Imagine que os produtores de alimentos no Brasil e no mundo teriam que pagar uma taxa para poder plantar, criar frangos e vacas leiteiras e até processar certos produtos. Esse salvo conduto para produzir decorre do objetivo de proteger o acesso aos recursos genéticos e o conhecimento de populações indígenas e tradicionais presentes na biodiversidade.
A idéia central é cobrar pelo acesso aos recursos genéticos – cana, soja, bovinos, suínos, frangos, dentre outros – uma vez que são originários de outros países. Esse assunto não é peça de ficção. Pelo contrário, é objeto de intensas negociações no âmbito da Convenção sobre Diversidade Biológica (CDB), tratado internacional do qual o Brasil faz parte desde 1994, e que terá reuniões no final de março e em outubro, quando se espera adotar um regime internacional para proteger e regular o acesso a recursos genéticos e promover a divisão dos benefícios oriundos dos mesmos.

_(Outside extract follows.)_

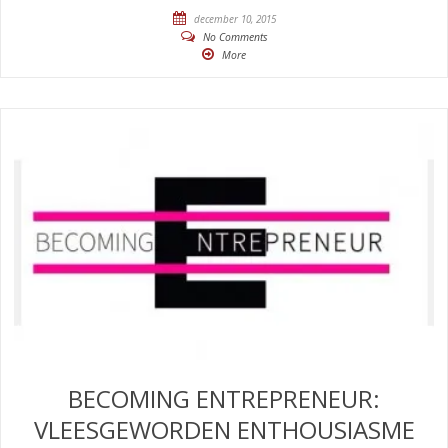
december 10, 2015
No Comments
More
BECOMING ENTREPRENEUR:
VLEESGEWORDEN ENTHOUSIASME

Estima-se que apenas 10% da biodiversidade do bioma Amazônia seja conhecida. Conservar recursos genéticos de valor potencial ainda desconhecido e proteger o conhecimento de uma tribo indígena sobre recursos da biodiversidade é um dos focos da CDB e da criação desse regime conhecido, entre os negociadores, como ABS (Access and Benefit-sharing). No entanto, discute-se que a produção de soja, cana, carne bovina, suína e de frangos, frutas, algumas hortaliças e outros produtos e até seus derivados também deveriam entrar nesse regime, como forma de compartilhar os benefícios de sua utilização comercial com os países de origem desses recursos.
Gostaria de chamar a atenção para os possíveis impactos da inclusão de produtos alimentares nesse regime. Não existe uma metodologia para calcular esse “direito de produzir”, mas uma breve simulação indica números bastante elevados, uma vez que o Brasil depende de inúmeros recursos genéticos vindos de fora.
Tomando como base a produção de soja e cana-de-açúcar em 2009, e o valor de mercado da soja em grão, do açúcar e do etanol, e descontando 1% a título de contribuição ou repartição de benefícios, o valor devido seria de 447 milhões de dólares/ano. Considerando somente o total exportado de carne bovina, suína e de frangos em 2009, essa taxa chegaria a 111 milhões de dólares/ano, sem considerar o consumo interno.
Se o farelo de soja produzido em 2009 também for considerado, geraria uma taxa de 81 milhões de dólares/ano. Existe uma proposta para que os produtos derivados entrem nesse regime, o que elevaria exponencialmente esse número para mais de 558 milhões de dólares/ano, considerando somente o caso da cana, soja e carnes.
Imagine se leite, queijos, iogurtes, frutas, bioeletricidade gerada pela queima do bagaço e palha da cana, bioplásticos, dentre inúmeros produtos da agricultura de subsistência, dos assentados, do agricultor familiar, bem como do médio e grande produtor, tiverem que pagar essa taxa. Fatalmente os custos de produção e o preço dos alimentos iriam subir, prejudicando até a competitividade dos produtos agrícolas brasileiros, sem que isso seja necessário para proteger os objetivos em questão.
Vale lembrar que a cana-de-açúcar, originária do sudeste asiático há milhares de anos antes de Cristo, chegou ao Brasil em 1516, com os portugueses, que aproveitaram o solo e o clima para difundir a produção de açúcar e firmar sua presença nas terras recém descobertas. A soja, oriunda da China, chegou ao Brasil em 1882, vinda dos Estados Unidos. Em 1874, os primeiros bovinos da raça Ongole, de origem indiana, foram trazidos para o Brasil e mais tarde, após muita pesquisa para adaptação e melhoramento, originaram a raça Nelore. Trata-se de recursos genéticos há muito tempo utilizados e aprimorados.
O que se pretende com esse regime é conservar a biodiversidade e proteger o conhecimento das populações indígenas e locais. A resposta parece mais do que óbvia, mas cabe perguntar se para proteger esses recursos é preciso taxar do mesmo modo recursos genéticos alimentares, que são utilizados há milhares de anos? Uma das linhas propostas é que se dê um tratamento setorial diferenciado a esses recursos. Espero que o Brasil participe ativamente dessas negociações, buscando sempre proteger sua biodiversidade, mas também seu potencial agrícola, tão invejado mundo afora.
Rodrigo C. A. Lima é advogado, gerente-geral do Instituto de Estudos do Comércio e Negociações Internacionais (Icone).